EXERCISE GOAL:
Update the data below by changing every "locality" to "location" and leaving all other text as it is. Omit the pictures from your answer.

── INFORMATION GIVEN

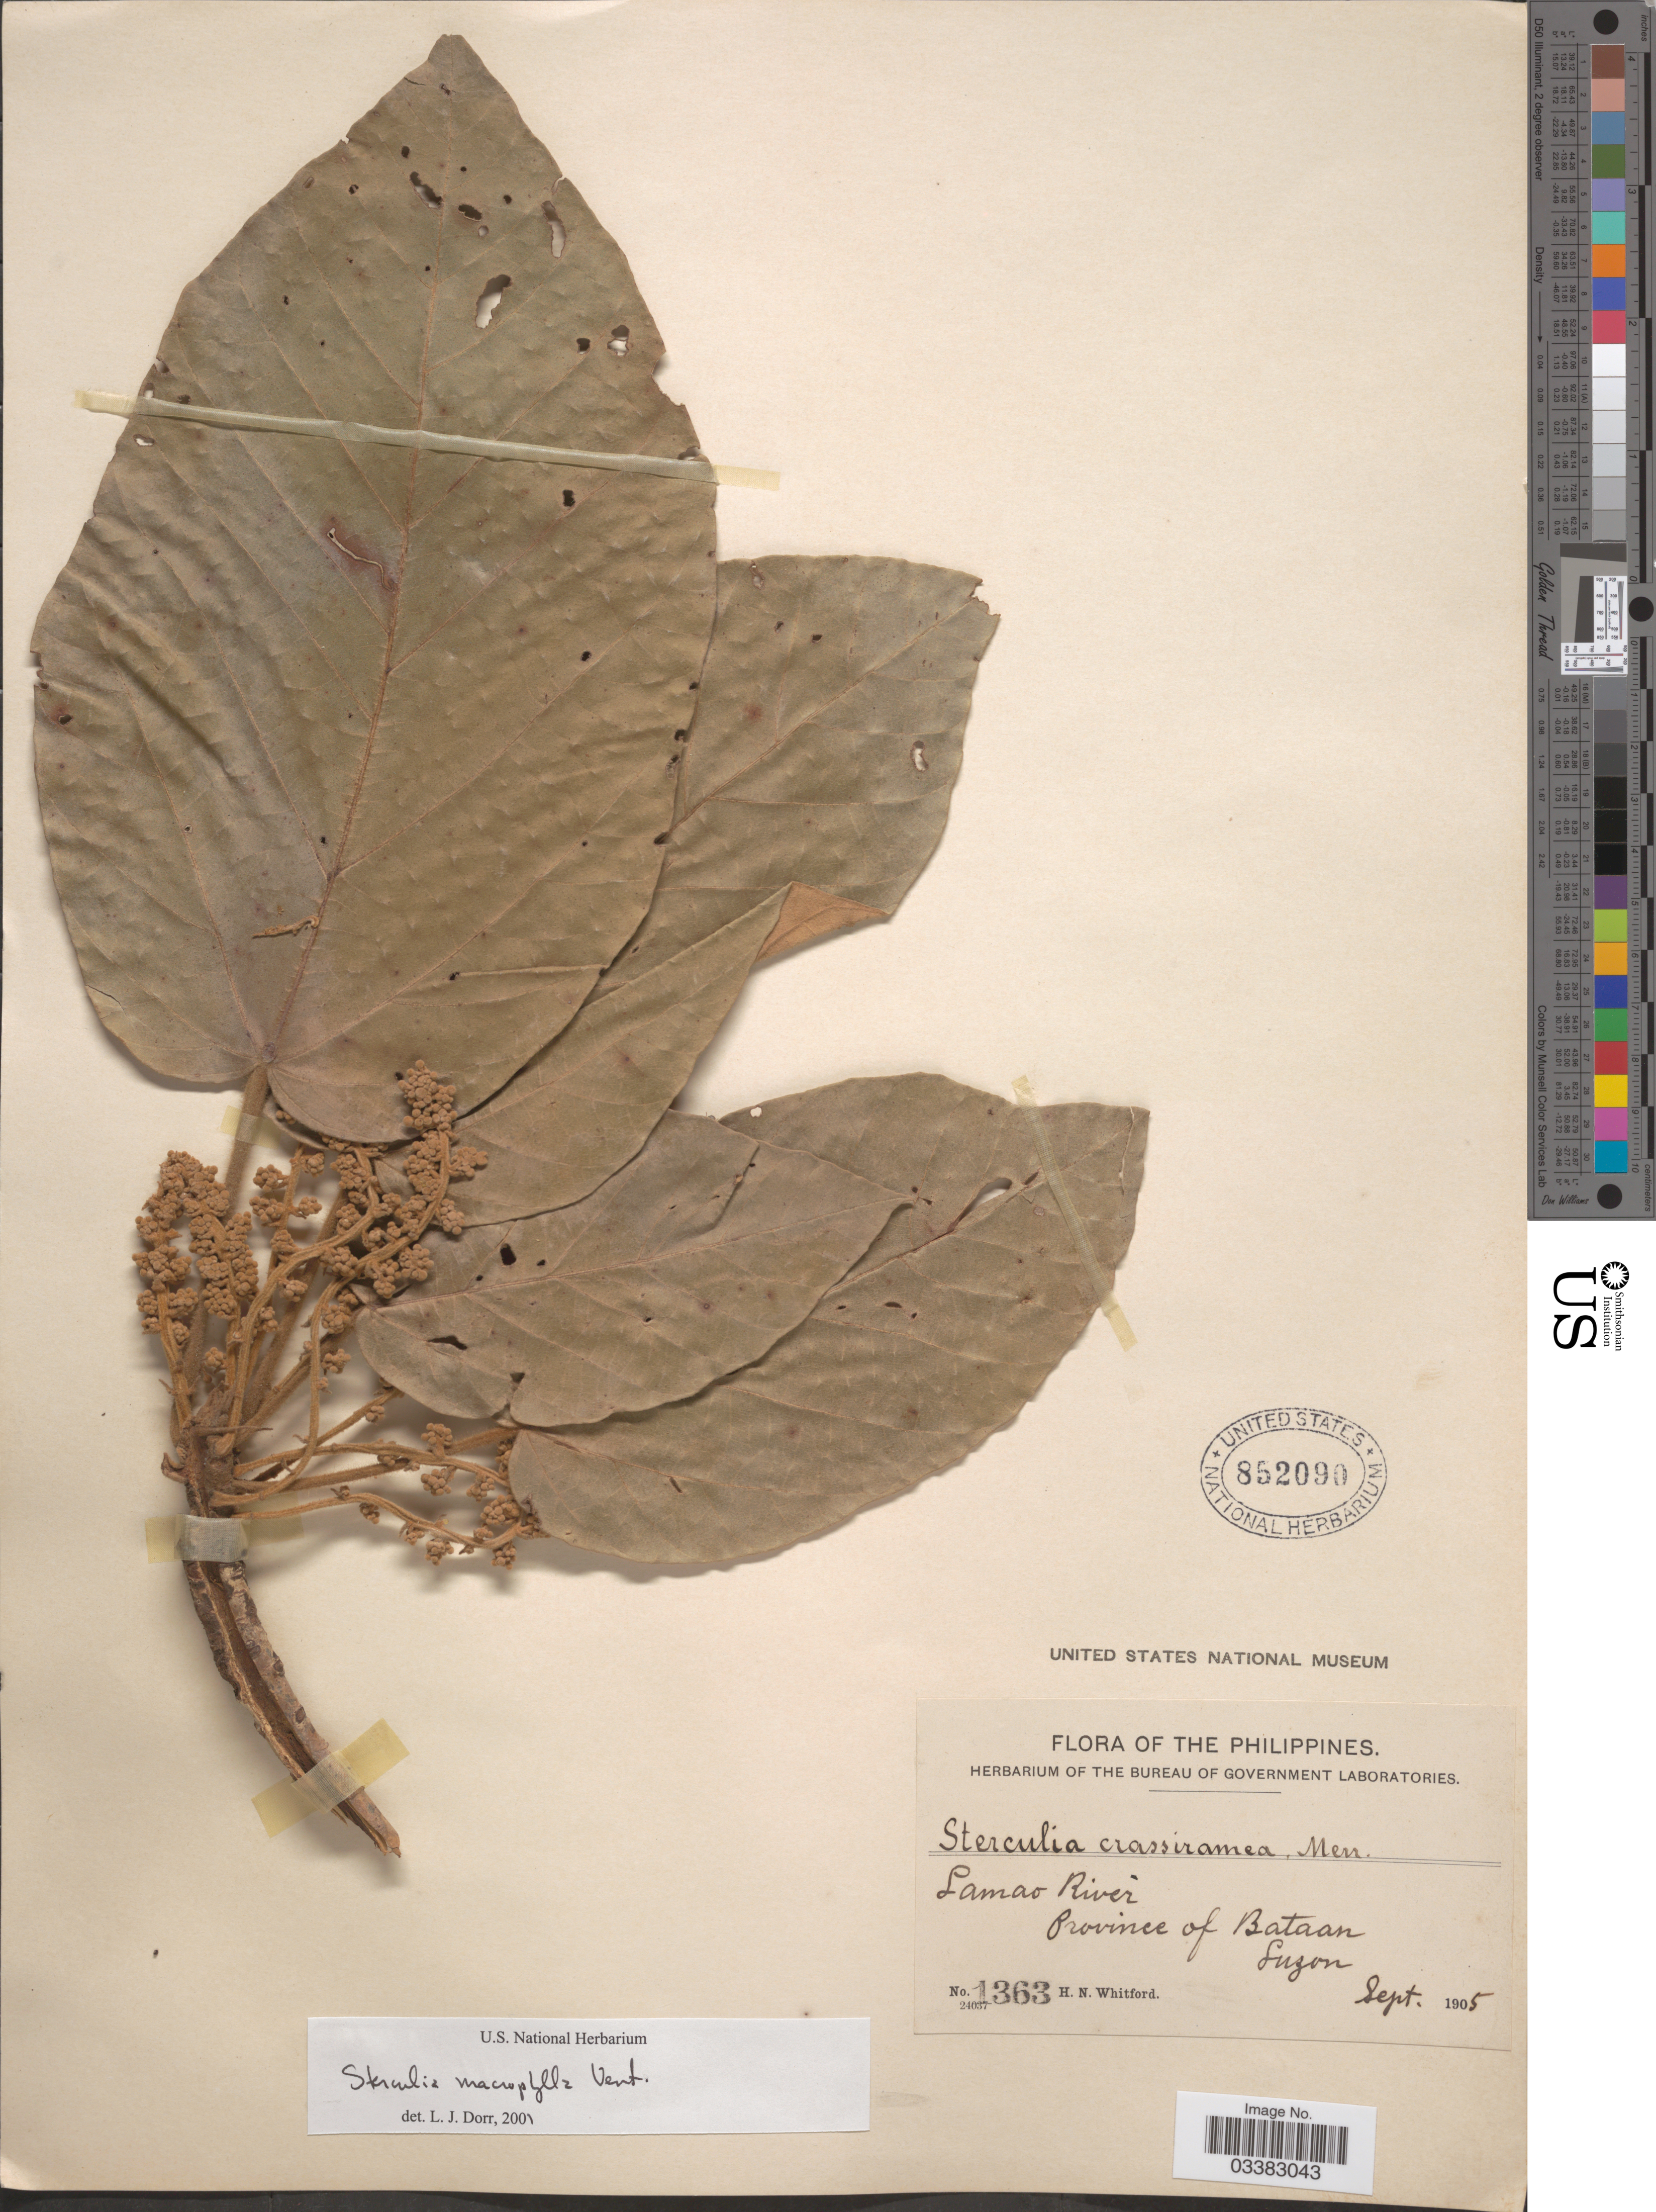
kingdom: Plantae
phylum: Tracheophyta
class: Magnoliopsida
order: Malvales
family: Malvaceae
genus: Sterculia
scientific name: Sterculia macrophylla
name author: Vent.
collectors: H. N. Whitford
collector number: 1363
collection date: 1905-09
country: Philippines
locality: Lamao River, Province of Bataan, Luzon.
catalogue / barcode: US 852090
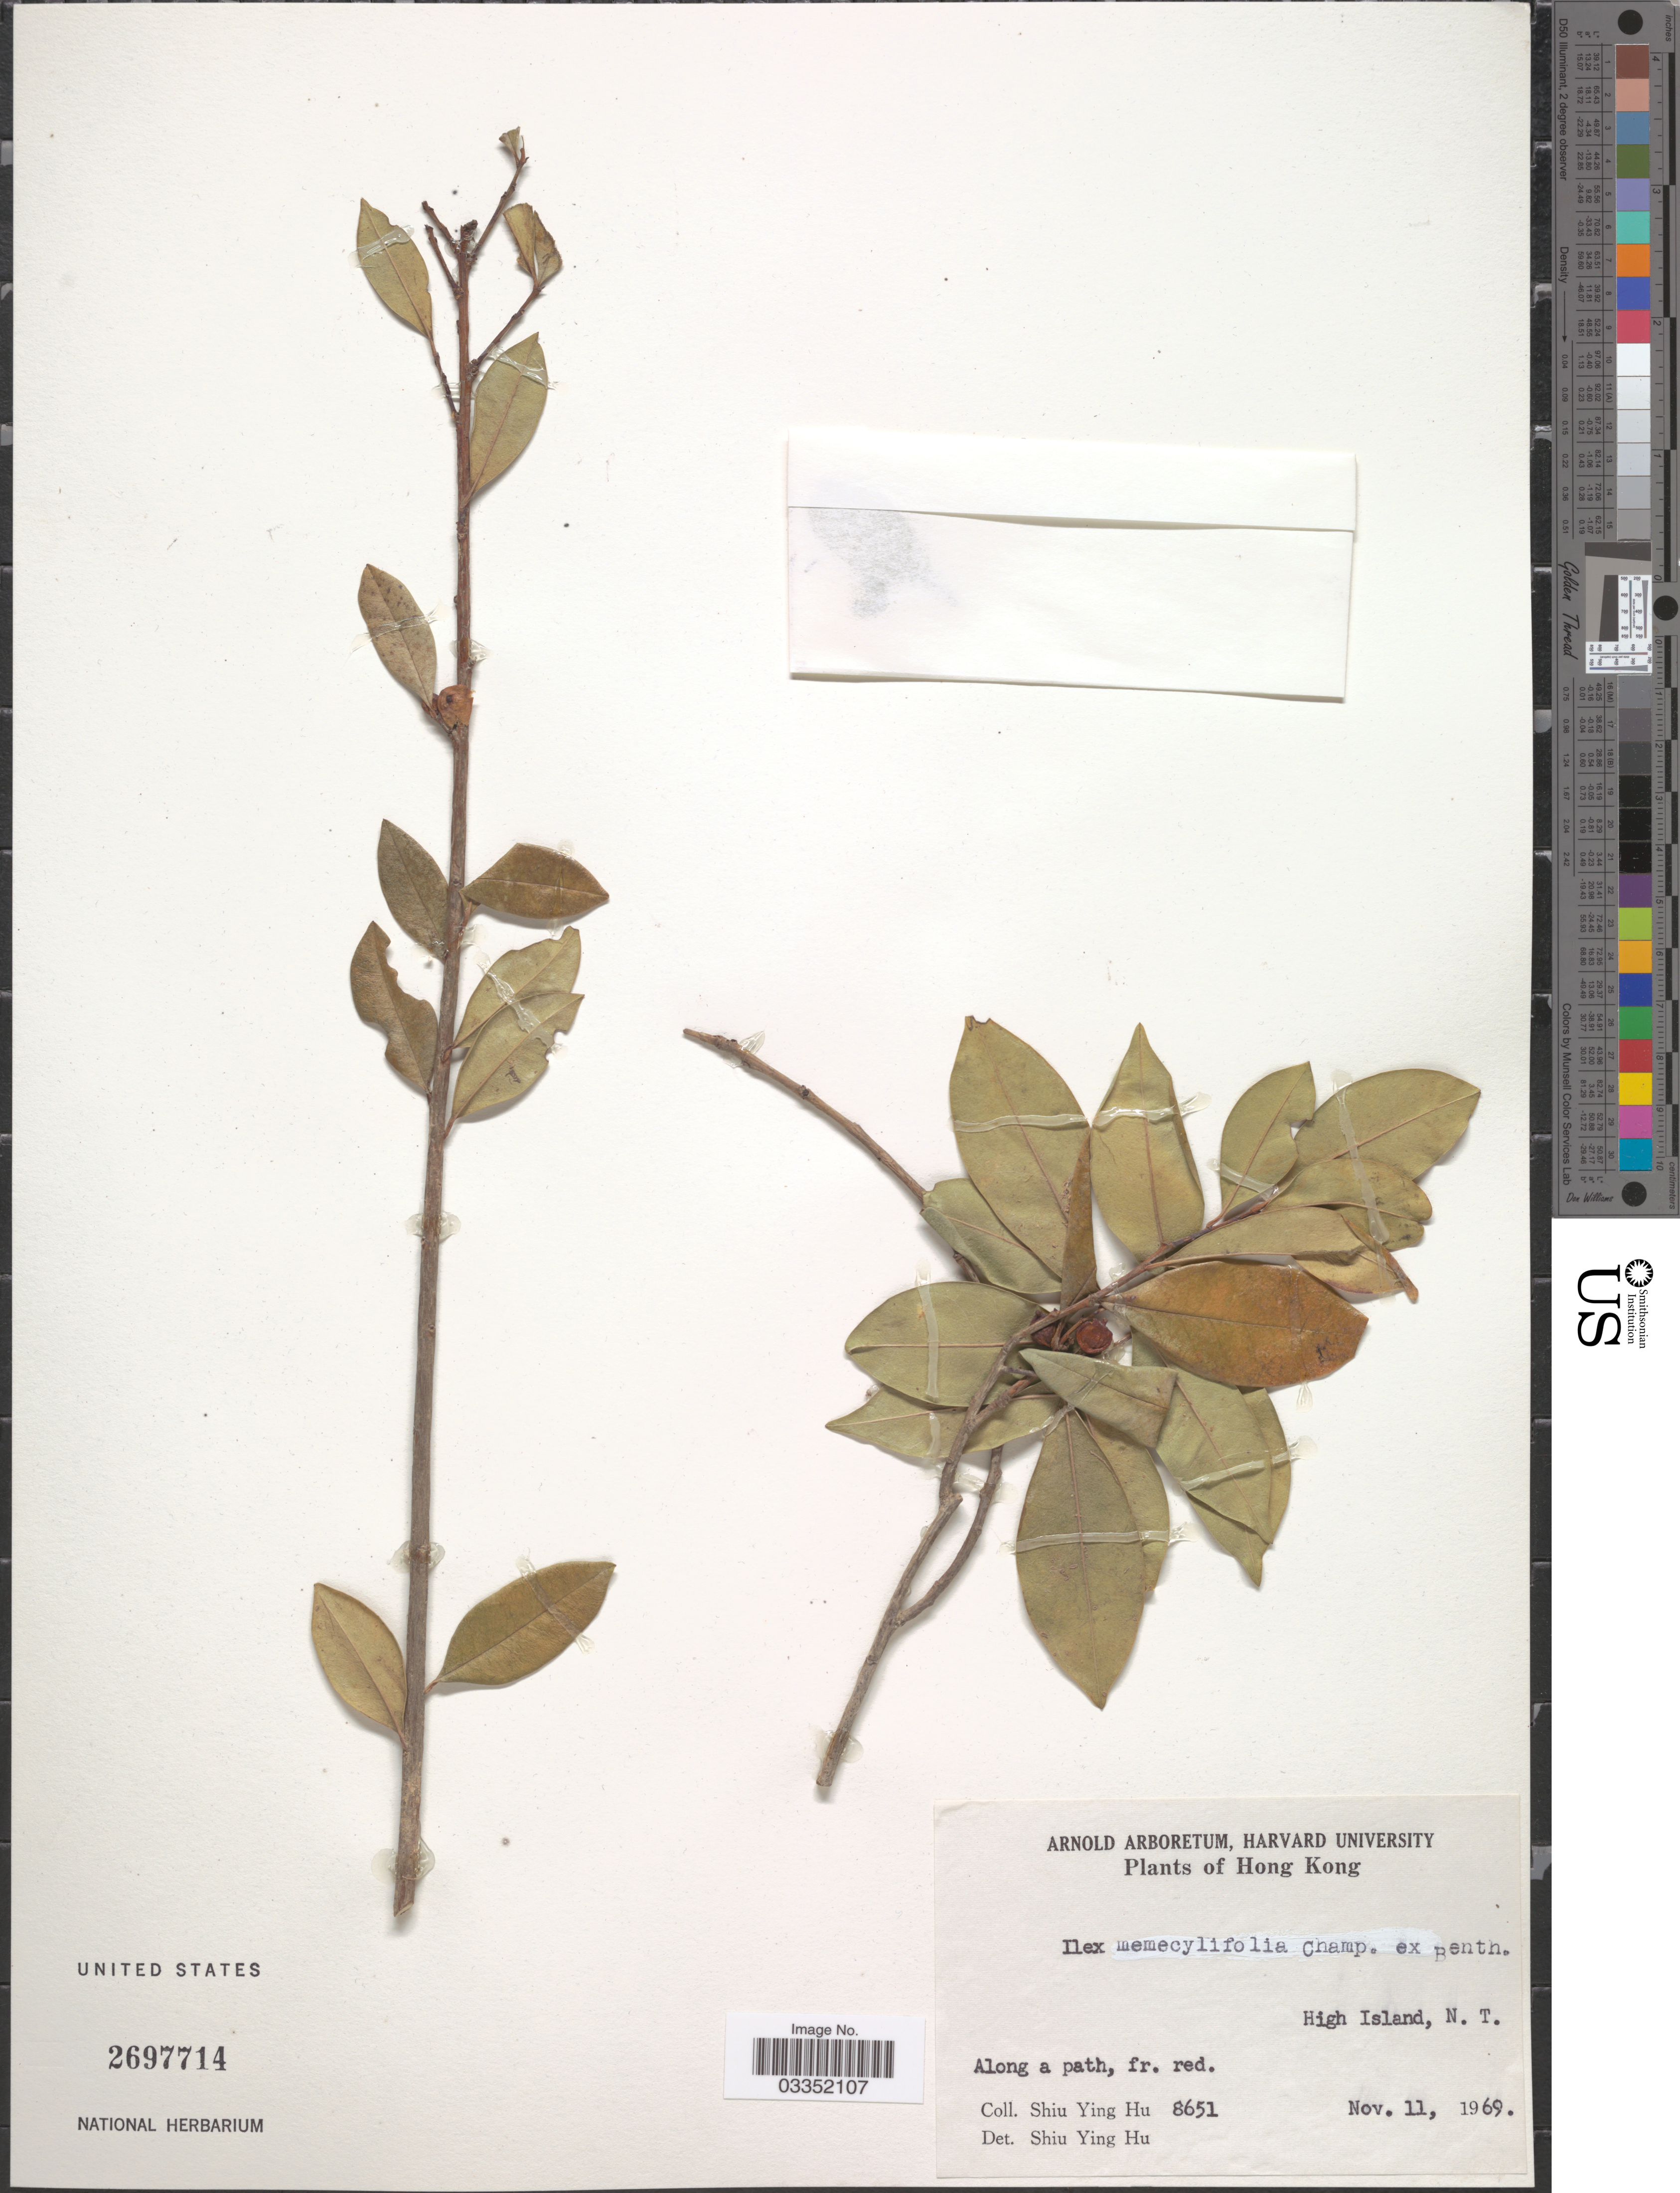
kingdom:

────

CORRECT OUTPUT:
kingdom: Plantae
phylum: Tracheophyta
class: Magnoliopsida
order: Malvales
family: Malvaceae
genus: Sterculia
scientific name: Sterculia macrophylla
name author: Vent.
collectors: H. N. Whitford
collector number: 1363
collection date: 1905-09
country: Philippines
location: Lamao River, Province of Bataan, Luzon.
catalogue / barcode: US 852090
kingdom:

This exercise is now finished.